Though it might not be really living

If T.S. Elliot had ever seen a Sudbury November, he would never have dared to call April the cruelest month.

There were whitecaps on Ramsey Lake today. Whitecaps, building up in about half a kilometer of open water surrounded by hills on three sides. It snowed, briefly - either that or I somehow shifted into bullettime and just saw some extremely slow raindrops drift down past my window. It is cold, and miserable, and everyone I see scurries around clutching their winter jackets tightly around their necks while simultaneously battling with umbrellas rendered useless by the wind.

As long as I'm actually outside in it, I'm fine. Bring it on, blow ye winds high-ho, I'll raise my head to meet them with my usual snarl of defiant delight. But sitting in my tiny, dingy little residence room, looking out my window at it, with none of my usual comforts to hand? There's the misery, for me. Here in West Res, Laurentian, there is no spa. There isn't even a bathtub. There isn't even a comfortable place to sit and read.

At home, when I wanted to curl up with a book, there were myriad places I could do so. I could soak in the aforementioned spa or tub, I could sprawl out on one of five perfectly comfortable couches, I could recline in my mother's leather easy chair, I could stretch out on my stomach on the big sheepskin rug in front of the fire, I could go upstairs to my own bright, spacious room, with its two big windows and its afternoon sun, and lie in bed.

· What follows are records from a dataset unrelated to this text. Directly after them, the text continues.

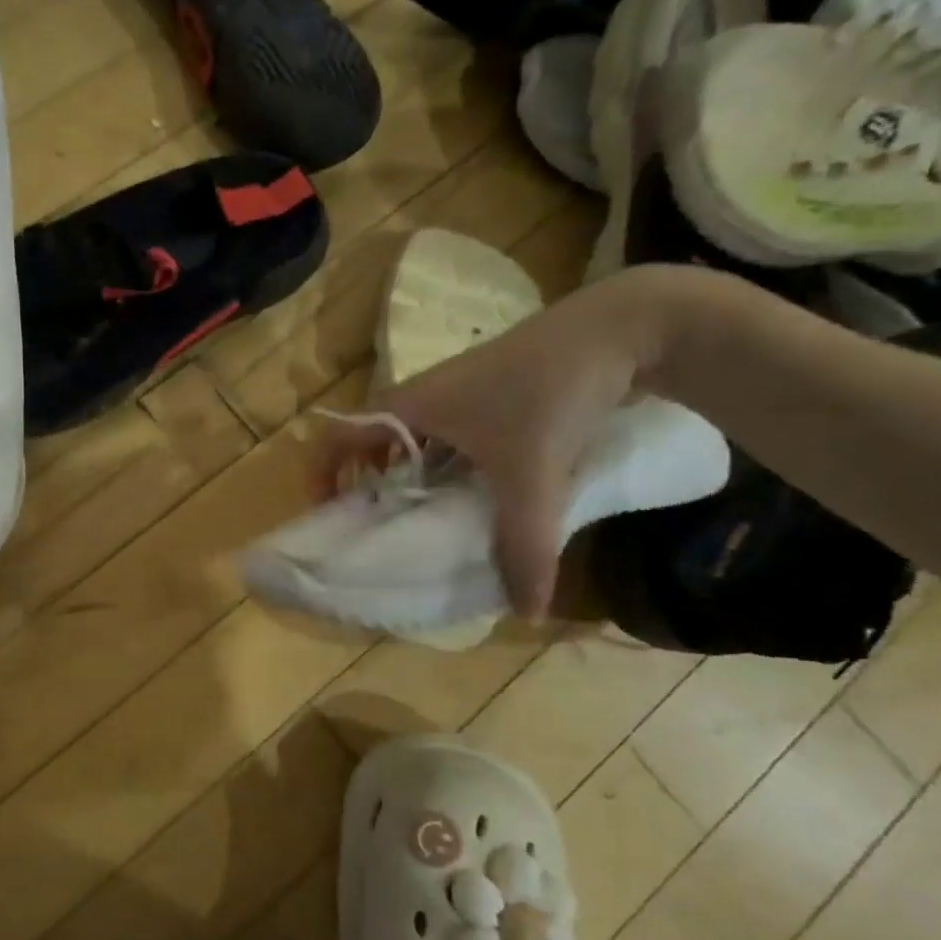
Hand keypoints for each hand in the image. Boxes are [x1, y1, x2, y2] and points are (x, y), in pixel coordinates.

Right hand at [317, 266, 699, 618]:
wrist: (621, 327)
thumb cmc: (550, 391)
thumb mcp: (533, 472)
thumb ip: (526, 543)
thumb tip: (524, 612)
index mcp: (405, 407)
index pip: (335, 436)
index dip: (320, 475)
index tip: (329, 518)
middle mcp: (417, 399)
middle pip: (367, 444)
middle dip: (362, 487)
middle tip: (375, 530)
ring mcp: (452, 395)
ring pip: (407, 443)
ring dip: (403, 480)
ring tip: (417, 522)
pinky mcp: (483, 396)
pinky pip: (441, 439)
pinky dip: (439, 469)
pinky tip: (469, 496)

Here, my bed is a mattress on the floor. It used to be a mattress on a hard wooden platform four feet off the ground, but I got tired of needing to look around for a ladder every time I wanted a drink in the middle of the night, so I moved it down. This had the advantage of freeing up the wooden platform for me to use as a base for my favourite hobby of stacking things on other things - my box pile is approaching epic proportions, and my textbooks are scattered liberally below the monolith like offerings to a cardboard god - and it's not like the linoleum floor is any harder than the wooden platform was. Still, it's a bit lacking in the comfort department, and utterly impossible to read down there. Couches? We have one, in the common area I share with my three suitemates. A fine piece, in the 1990s Second-Rate Rental Property Ikea Knockoff style, with a stiff straight back and inadequate cushions and wide flat wooden arms. There are chairs, too, identical to the couch but slightly narrower. They radiate indignance when I try to sit on them, as though mortified that someone has mistaken them for anything other than display pieces used to advertise the residence as "fully-furnished."

There is nowhere to read. There is nowhere to immerse myself in water - water, which I have lived within sight and touch of almost my entire life, I think I learned to swim before I learned how to ride a bike. We have a small shower. That's it.

I wasn't naive enough to expect luxury from a university residence. But on a night like this, when it's bleak outside and the lights across the lake are sparse and unfamiliar and weak through the rain, it's the simplest comforts of home that I miss. I'm not bothered by the cold, but I can't feel warm here, and that will be a hard thing in the months to come.